**Tekstfragment:**
━━━━━━━━━━━━━━━━━━━━━━━━━━━━━━

De boottocht van India naar Suriname in 1873
In 1873 begon de reis van 34.000 Indiërs naar Suriname. Wat begon als contractarbeid, werd het begin van een gemeenschap. Een verhaal van geloof, taal en doorzettingskracht. Van de Ganges tot aan de Surinamerivier.
11/12/20252 min read


Naar het land van Sri Ram dat Paramaribo bleek te zijn
Tussen 1873 en 1916 verlieten ruim 34.000 mannen, vrouwen en kinderen het noorden van India. Niet als veroveraars of ontdekkingsreizigers, maar als arbeiders op contractbasis. Een deel van een vergeten hoofdstuk dat hun nazaten nog altijd in zich dragen.
De historische aanleiding
Na de afschaffing van de slavernij in 1863 ontstond in Suriname een groot tekort aan arbeidskrachten. Nederland sloot daarom in 1870 een verdrag met de Britse regering om arbeiders te werven in India. Zo ontstond het systeem van indentured labour: arbeid op contractbasis, meestal voor vijf jaar. Wat begon als een economisch experiment, groeide uit tot de geboorte van een gemeenschap.
De werving in India
De meeste migranten kwamen uit Bihar, Uttar Pradesh, Jharkhand en de regio rond Calcutta. Wervers, de zogenoemde arkatis, trokken dorpen door met verhalen over rijkdom en vrijheid. Volgens overlevering vertelden ze dat men naar “Sarnam” zou reizen; door velen gehoord als “Sri Ram”, het heilige land van Rama. Wat als verlossing klonk, werd een reis naar het onbekende.

━━━━━━━━━━━━━━━━━━━━━━━━━━━━━━

**Opdracht:**
Kloppen de volgende beweringen met de tekst over de boottocht naar Suriname? Antwoord per bewering met ja of nee en citeer de woorden uit de tekst die de doorslag geven.
(a) Nederland sloot in 1863 een verdrag met de Britse regering.
(b) De arbeidscontracten duurden meestal vijf jaar.
(c) De wervers in India werden arkatis genoemd.

━━━━━━━━━━━━━━━━━━━━━━━━━━━━━━

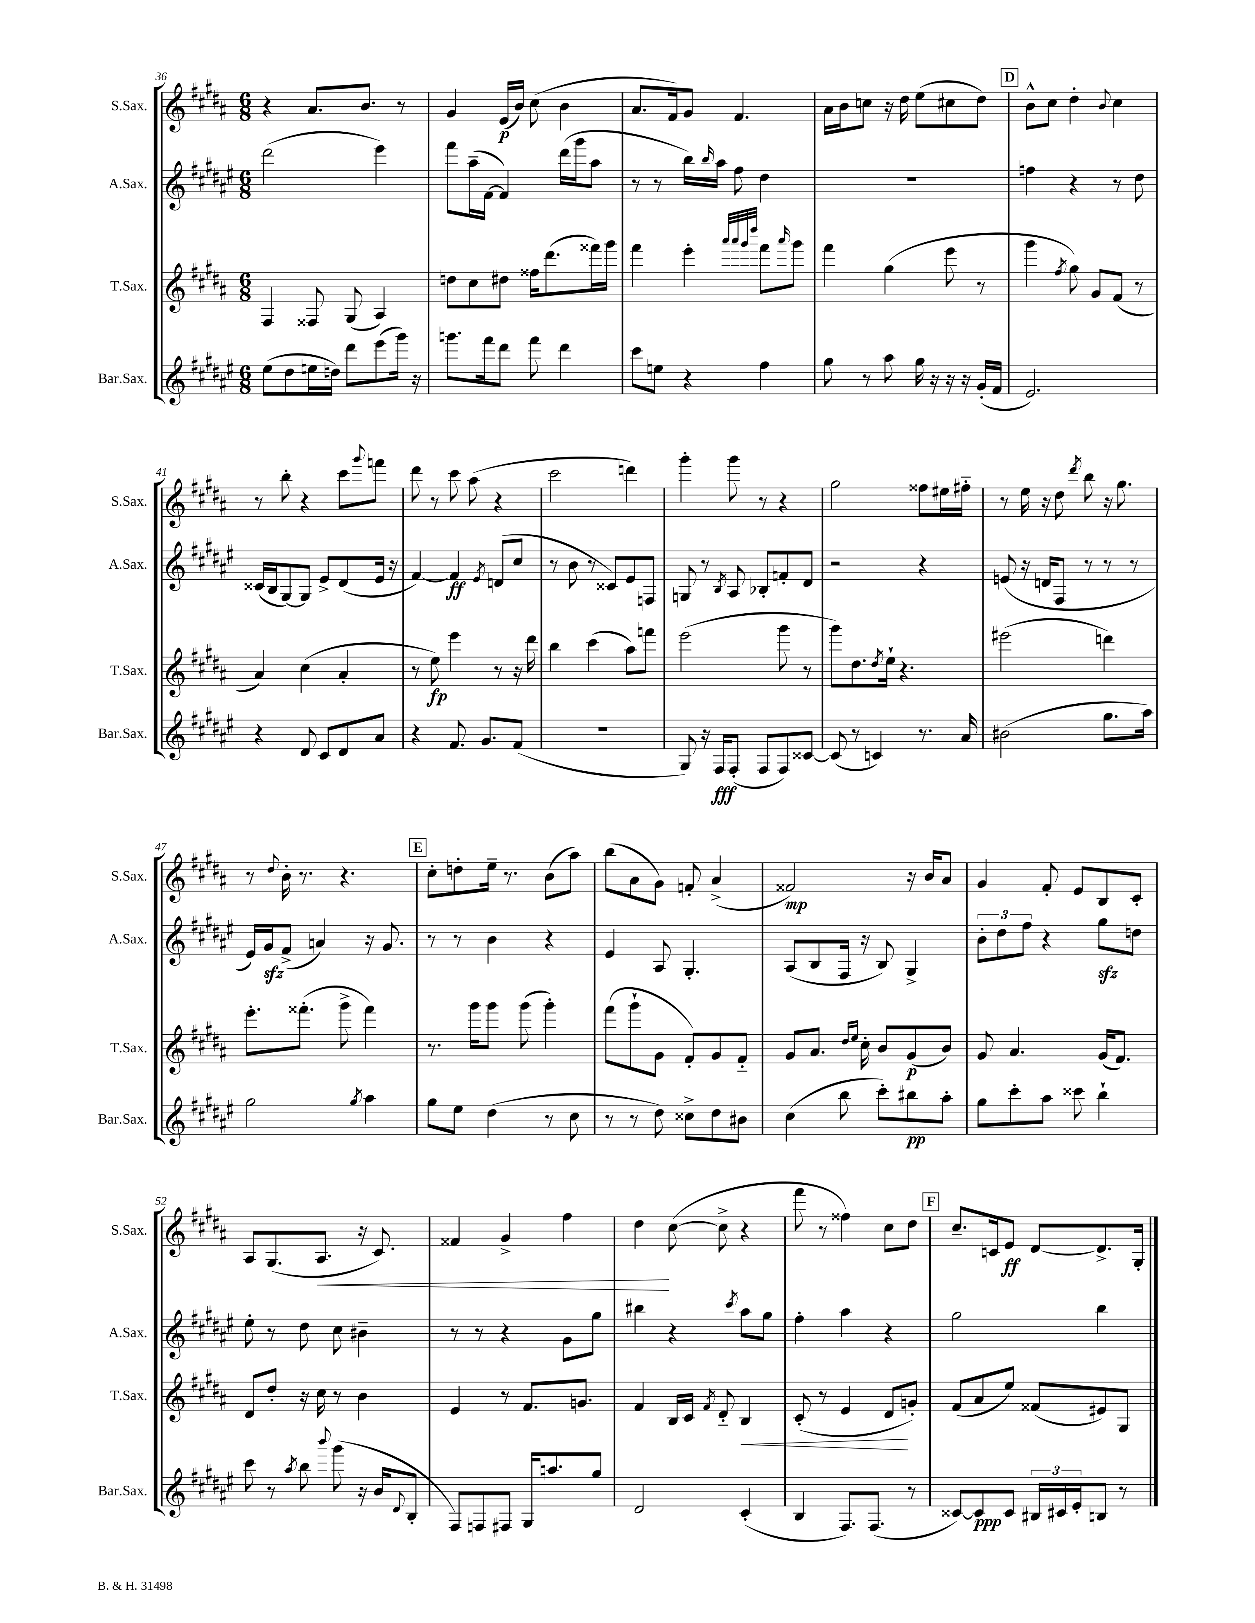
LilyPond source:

<<
\new StaffGroup <<
\new Staff = "s0" \with { instrumentName = "S.Sax." shortInstrumentName = "S.Sax." } {
    \clef treble \key b \major \numericTimeSignature \time 6/8
    r4 ais'8. b'8. r8 |
    gis'4 e'16\p( b'16) cis''8( b'4 |
    ais'8. fis'16) gis'8 fis'4. |
    ais'16 b'16 c''8 r16 dis''16 e''8( cis''8 dis''8) |
    \mark \markup { \box "D" } b'8-^ cis''8 dis''4-. \appoggiatura { b'8 } cis''4 |
    r8 b''8-. r4 cis'''8 \appoggiatura { gis'''8 } f'''8 |
    dis'''8 r8 cis'''8 ais''8( r4 |
    cis'''2 d'''4) |
    gis'''4-. gis'''8 r8 r4 |
    gis''2 fisis''8 eis''16 fis''16-_ |
    r8 e''16 r16 dis''8 \acciaccatura { dis'''8 } b''8 r16 gis''8. |
    r8 \appoggiatura { dis''8 } b'16-. r8. r4. |
    \mark \markup { \box "E" } cis''8-. d''8-. e''16-- r8. b'8( ais''8) |
    b''8( ais'8 gis'8) f'8-. ais'4->( |
    fisis'2\mp) r16 b'16 ais'8 |
    gis'4 fis'8-. e'8 b8 cis'8-. |
    ais8 gis8.( ais8.\< r16 cis'8.) |
    fisis'4 gis'4-> fis''4 |
    dis''4\! cis''8~( cis''8-> r4 |
    fis'''8 r8 fisis''4) cis''8 dis''8 |
    \mark \markup { \box "F" } cis''8.-- c'16 e'8\ff dis'8~ dis'8.-> gis16-. \bar "|." |
}
\new Staff = "s1" \with { instrumentName = "A.Sax." shortInstrumentName = "A.Sax." } {
    \clef treble \key fis \major \numericTimeSignature \time 6/8
    dis'''2( eis'''4) |
    fis'''8 ais''16--( fis'16~ fis'4) dis'''16( gis'''16 ais''8 |
    r8 r8 b''16) \grace { b''16 } ais''16 fis''8 dis''4 |
    R2. |
    \mark \markup { \box "D" } f''4 r4 r8 dis''8 |
    cisis'16( b16 gis8~) gis8 eis'8-> dis'8( eis'16 r16 |
    fis'4~) fis'4\ff \acciaccatura { eis'8 } d'8( cis''8 |
    r8 b'8 r8 cisis'8) eis'8 f8 |
    g8 r8 \acciaccatura { b8 } ais8 bes8-. f'8-. dis'8 |
    r2 r4 |
    e'8( r16 d'16 fis8 r8 r8 r8 |
    eis'16) gis'16\sfz fis'8->( a'4) r16 gis'8. |
    \mark \markup { \box "E" } r8 r8 b'4 r4 |
    eis'4 ais8 gis4.-. |
    ais8( b8 fis16 r16 b8) gis4-> |
    \tuplet 3/2 { b'8-. dis''8 fis''8 } r4 gis''8\sfz d''8 |
    eis''8-. r8 dis''8 cis''8 bis'4-- |
    r8 r8 r4 gis'8 gis''8 |
    bis''4 r4 \acciaccatura { cis'''8 } ais''8 gis''8 |
    fis''4-. ais''4 r4 |
    \mark \markup { \box "F" } gis''2 b''4 \bar "|." |
}
\new Staff = "s2" \with { instrumentName = "T.Sax." shortInstrumentName = "T.Sax." } {
    \clef treble \key b \major \numericTimeSignature \time 6/8
    fis4 fisis8 gis8( ais4) |
    d''8 cis''8 dis''8 fisis''16 dis'''8.( fisis'''16) gis'''16 |
    fis'''4 e'''4-. \grace { ais'''32 ais'''32 gis'''32 dis''''32 } fis'''8 \grace { ais'''16 } gis'''8 |
    fis'''4 gis''4( e'''8 r8 |
    \mark \markup { \box "D" } gis'''4 \acciaccatura { fis''8 } gis''8) gis'8 fis'8( r8 |
    ais'4) cis''4( ais'4-. |
    r8 e''8\fp) e'''4 r8 r16 dis'''16 |
    b''4 cis'''4( ais''8) f'''8 |
    e'''2( gis'''8 r8 |
    gis'''8) dis''8. \acciaccatura { dis''8 } e''16-! r4. |
    eis'''2( d'''4) |
    e'''8.-. fisis'''8.-.( gis'''8-> fisis'''4) |
    \mark \markup { \box "E" } r8. gis'''16 gis'''8 gis'''8( gis'''4-.) |
    fis'''8( gis'''8-! gis'8 fis'8-.) gis'8 fis'8-_ |
    gis'8 ais'8. \grace { dis''16 e''16 } cis''16-. b'8 gis'8\p( b'8) |
    gis'8 ais'4. gis'16( fis'8.) |
    dis'8 dis''8-. r16 cis''16 r8 b'4 |
    e'4 r8 fis'8. g'8. |
    fis'4 b16 cis'16 \acciaccatura { fis'8 } dis'8-_ b4\< |
    cis'8-.( r8 e'4 dis'8\! g'8-.) |
    \mark \markup { \box "F" } fis'8( ais'8 e''8) fisis'8( eis'8) gis8 \bar "|." |
}
\new Staff = "s3" \with { instrumentName = "Bar.Sax." shortInstrumentName = "Bar.Sax." } {
    \clef treble \key fis \major \numericTimeSignature \time 6/8
    eis''8( dis''8 e''16 d''16) dis'''8 eis'''8( gis'''16) r16 |
    g'''8. fis'''16 dis'''8 fis'''8 dis'''4 |
    cis'''8 e''8 r4 fis''4 |
    gis''8 r8 ais''8 gis''16 r16 r16 r16 gis'16-.( fis'16 |
    \mark \markup { \box "D" } eis'2.) |
    r4 dis'8 cis'8 dis'8 ais'8 |
    r4 fis'8. gis'8. fis'8( |
    R2. |
    gis8) r16 fis16\fff fis8-.( fis8 fis8) cisis'8~ |
    cisis'8( r8 c'4) r8. ais'16 |
    bis'2( gis''8. ais''16) |
    gis''2 \acciaccatura { gis''8 } ais''4 |
    \mark \markup { \box "E" } gis''8 eis''8 dis''4( r8 cis''8 |
    r8 r8 dis''8) cisis''8-> dis''8 bis'8 |
    cis''4( b''8 cis'''8-.) bis''8\pp ais''8-. |
    gis''8 cis'''8-. ais''8 cisis'''8 b''4-! |
    cis'''8 r8 \acciaccatura { ais''8 } b''8 \appoggiatura { b'''8 } gis'''8( r16 b'16 \appoggiatura { dis'8 } b8-. |
    fis8) f8 fis8 gis16 a''8. gis''8 |
    dis'2 cis'4-.( |
    b4 fis8.) fis8.( r8 |
    \mark \markup { \box "F" } cisis'8~) cisis'8\ppp cisis'8 \tuplet 3/2 { bis16 cis'16 eis'16-. } b8 r8 \bar "|." |
}
>>
>>
\layout { \context { \Score currentBarNumber = #36 } }
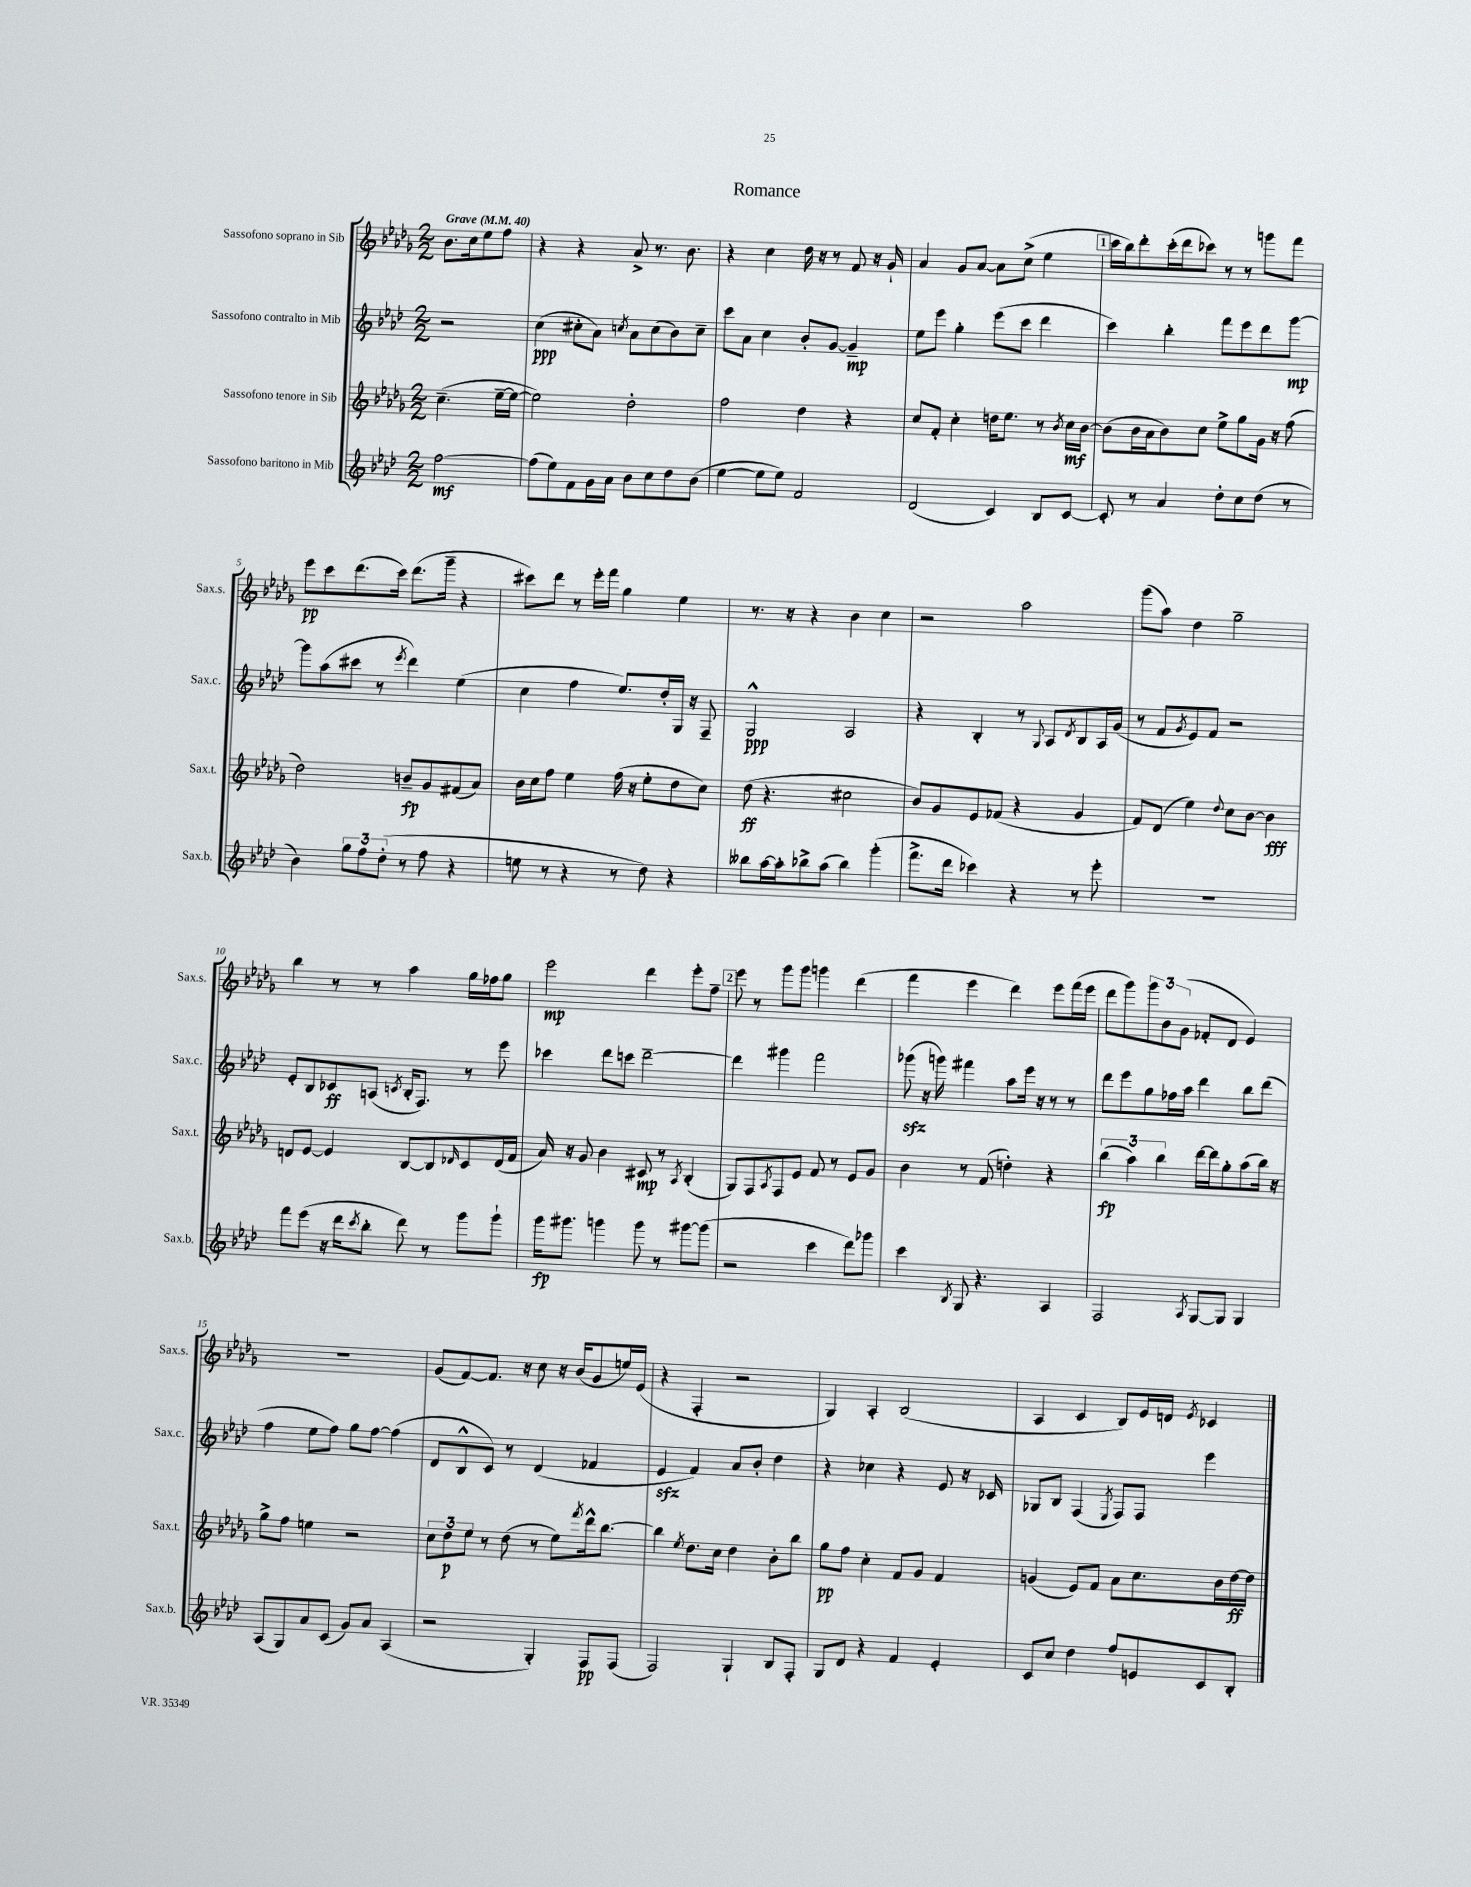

━━━━━━━━━━━━━━━━━━━━━━━━━━━━━━

**Volledig antwoord:**
(a) Nee: "Nederland sloot daarom in 1870 een verdrag met de Britse regering om arbeiders te werven in India."
(b) Ja: "arbeid op contractbasis, meestal voor vijf jaar."
(c) Ja: "Wervers, de zogenoemde arkatis, trokken dorpen door met verhalen over rijkdom en vrijheid."